I suspect that the corporate entity may realistically run out of insurance limits, so in that case, the plaintiffs have to look for other deep pockets. The local government entity employing the building official would be a candidate as well as any other professionals who have inspected or rendered an opinion on the building.
I think you are correct. And, as a registered design professional, I find the deep pockets approach to be troubling. We might, for example, see the engineer who was working with the condo board to design repairs being sued. Why? He TOLD them they had a problem. He TOLD them it was severe, and getting worse on an escalating basis. It's impossible to predict exactly how bad is so bad that a structure will collapse. He did his job -- he should not bear any liability ... but he probably will.
I worked for years in an A/E firm that specialized in forensic investigations and building repairs. I only encountered one building that I felt was so unsafe that it should be closed ... and demolished. Before I joined the A/E firm, I worked as staff architect for a municipal public housing agency. One day the executive director took me out to look at the community building on the site of one of the projects. The building had been closed for a period of several years, for1 reasons I was not privy to.

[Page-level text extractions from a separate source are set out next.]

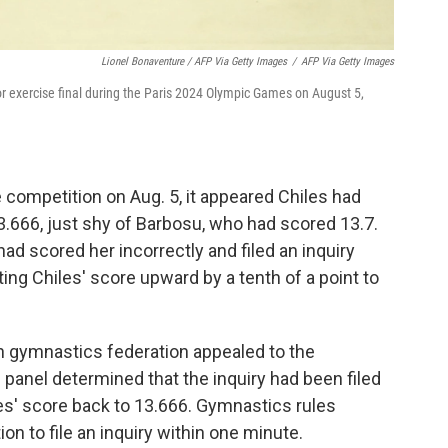
Lionel Bonaventure / AFP Via Getty Images
/
AFP Via Getty Images
r exercise final during the Paris 2024 Olympic Games on August 5,
 competition on Aug. 5, it appeared Chiles had
 13.666, just shy of Barbosu, who had scored 13.7.
ad scored her incorrectly and filed an inquiry
ting Chiles' score upward by a tenth of a point to
an gymnastics federation appealed to the
 panel determined that the inquiry had been filed
es' score back to 13.666. Gymnastics rules
on to file an inquiry within one minute.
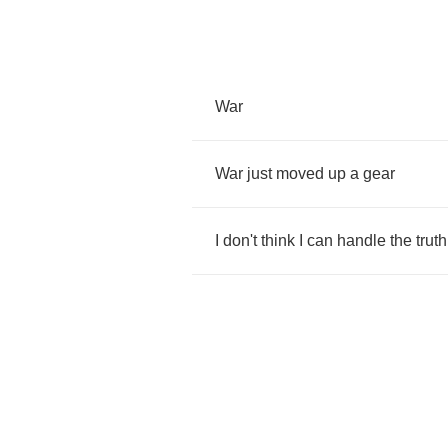
War
War
just
moved
up
a
gear
I
don't
think
I
can
handle
the
truth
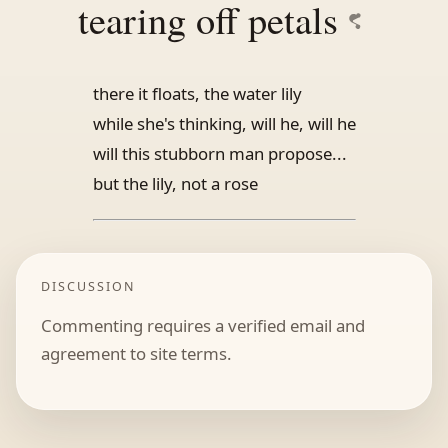
tearing off petals
there it floats, the water lily
while she's thinking, will he, will he
will this stubborn man propose...
but the lily, not a rose
DISCUSSION
Commenting requires a verified email and
agreement to site terms.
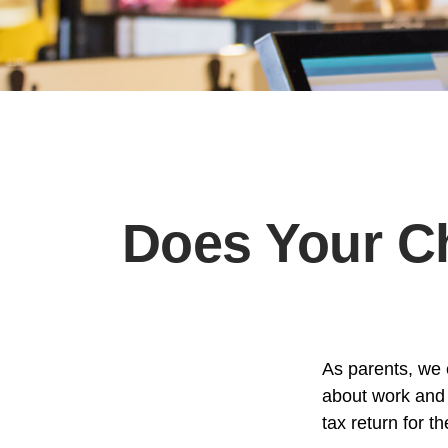
Does Your Ch
As parents, we 
about work and i
tax return for 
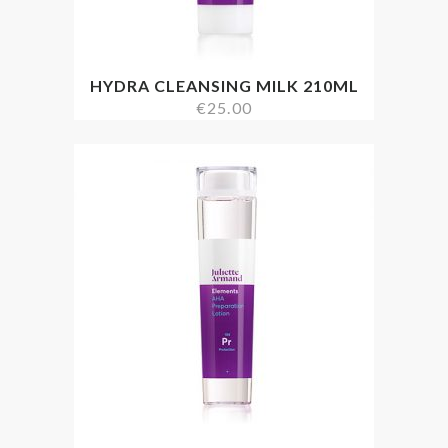
HYDRA CLEANSING MILK 210ML
€
25.00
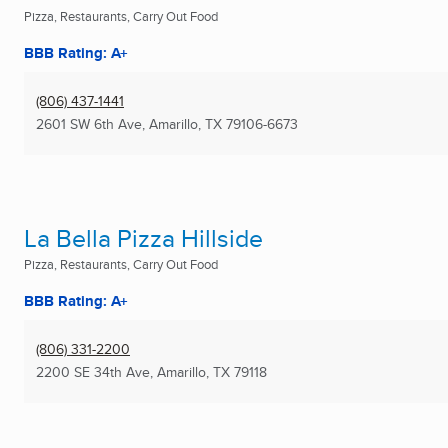
Pizza, Restaurants, Carry Out Food
BBB Rating: A+
(806) 437-1441
2601 SW 6th Ave
,
Amarillo, TX
79106-6673
La Bella Pizza Hillside
Pizza, Restaurants, Carry Out Food
BBB Rating: A+
(806) 331-2200
2200 SE 34th Ave
,
Amarillo, TX
79118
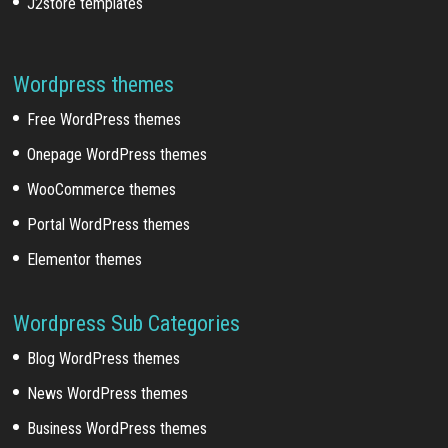
J2store templates
Wordpress themes
Free WordPress themes
Onepage WordPress themes
WooCommerce themes
Portal WordPress themes
Elementor themes
Wordpress Sub Categories
Blog WordPress themes
News WordPress themes
Business WordPress themes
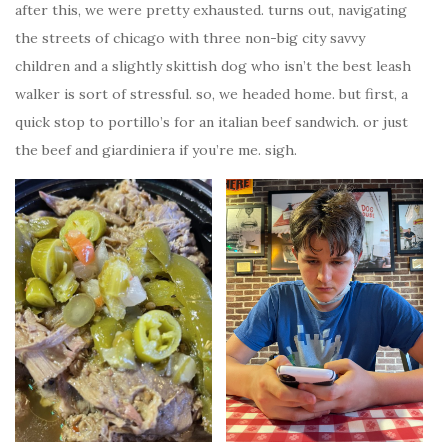
after this, we were pretty exhausted. turns out, navigating
the streets of chicago with three non-big city savvy
children and a slightly skittish dog who isn’t the best leash
walker is sort of stressful. so, we headed home. but first, a
quick stop to portillo’s for an italian beef sandwich. or just
the beef and giardiniera if you’re me. sigh.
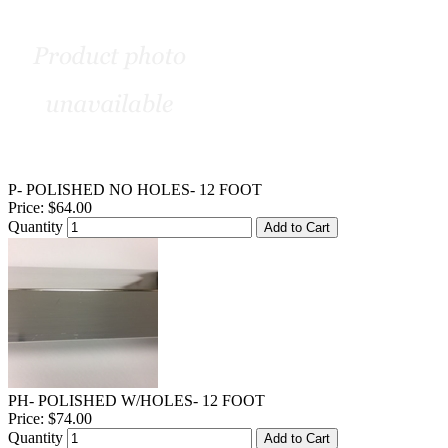
P- POLISHED NO HOLES- 12 FOOT
Price:
$64.00
Quantity
Add to Cart
PH- POLISHED W/HOLES- 12 FOOT
Price:
$74.00
Quantity
Add to Cart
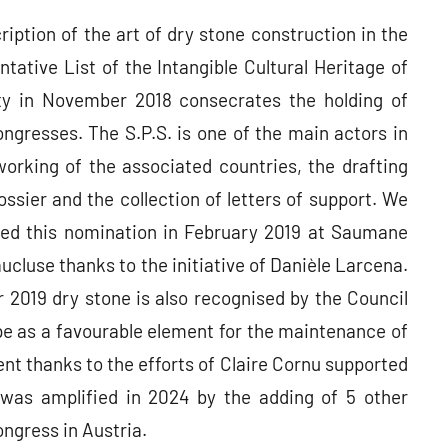
ription of the art of dry stone construction in the
tative List of the Intangible Cultural Heritage of
y in November 2018 consecrates the holding of
ngresses. The S.P.S. is one of the main actors in
orking of the associated countries, the drafting
ossier and the collection of letters of support. We
ted this nomination in February 2019 at Saumane
aucluse thanks to the initiative of Danièle Larcena.
 2019 dry stone is also recognised by the Council
e as a favourable element for the maintenance of
t thanks to the efforts of Claire Cornu supported
was amplified in 2024 by the adding of 5 other
ngress in Austria.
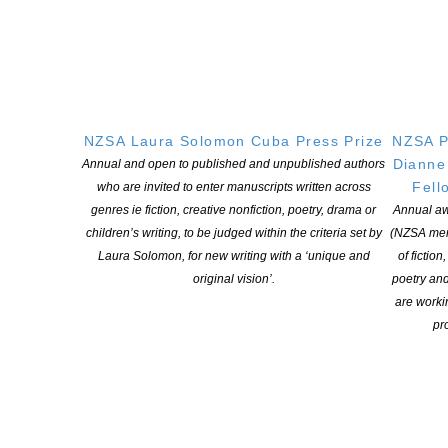
http://www.nzbookawards.nz/national-poetry-day/
If you have any questions, please contact Erica at
poetryday@nzbookawards.org.nz.
NZSA Laura Solomon Cuba Press Prize
NZSA P
Dianne
Annual and open to published and unpublished authors
Fell
who are invited to enter manuscripts written across
genres ie fiction, creative nonfiction, poetry, drama or
Annual aw
children’s writing, to be judged within the criteria set by
(NZSA mem
YOU MIGHT ALSO LIKE
Laura Solomon, for new writing with a ‘unique and
of fiction
original vision’.
poetry an
are worki
pro
Witi Ihimaera Smiler receives 2026 Whakamana
Hiranga Icon Award
POSTED ON 7 AUGUST 2026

It was a one-story, wood frame building with a huge wood truss roof. When we walked in, we saw that the ceilings had been ripped down. And then I saw that scavengers had actually gotten up in the trusses and cut out most of the diagonal struts. I told the Director that we were getting out of the building RIGHT NOW, and that it had to be condemned and demolished.
That's the funny thing. In general, buildings are engineered with enough factors of safety that even with most of the diagonals cut out, that roof stayed up. One heavy, wet snow would have finished it off, but it stayed up until it was demolished. In another case, an intern was drawing up the lower level plan of an old three-story brick building that was going to be renovated. Comparing the lower level plan with the upper floor plans, there was a column missing. The intern insisted there was no column there. We went back and checked. No column. There was a suspended ceiling. When we removed a ceiling tile and looked up, we could clearly see where someone in a previous alteration had just cut out the column. But the building stayed up.
Some us eventually started saying that some buildings continue to stand out of habit, even when logic and engineering say they should have collapsed. Structural engineering uses numbers and formulae, so it's easy to assume that it's precise and that an engineer can calculate precisely when a structure is loaded to the point of collapse. In reality, that's not possible.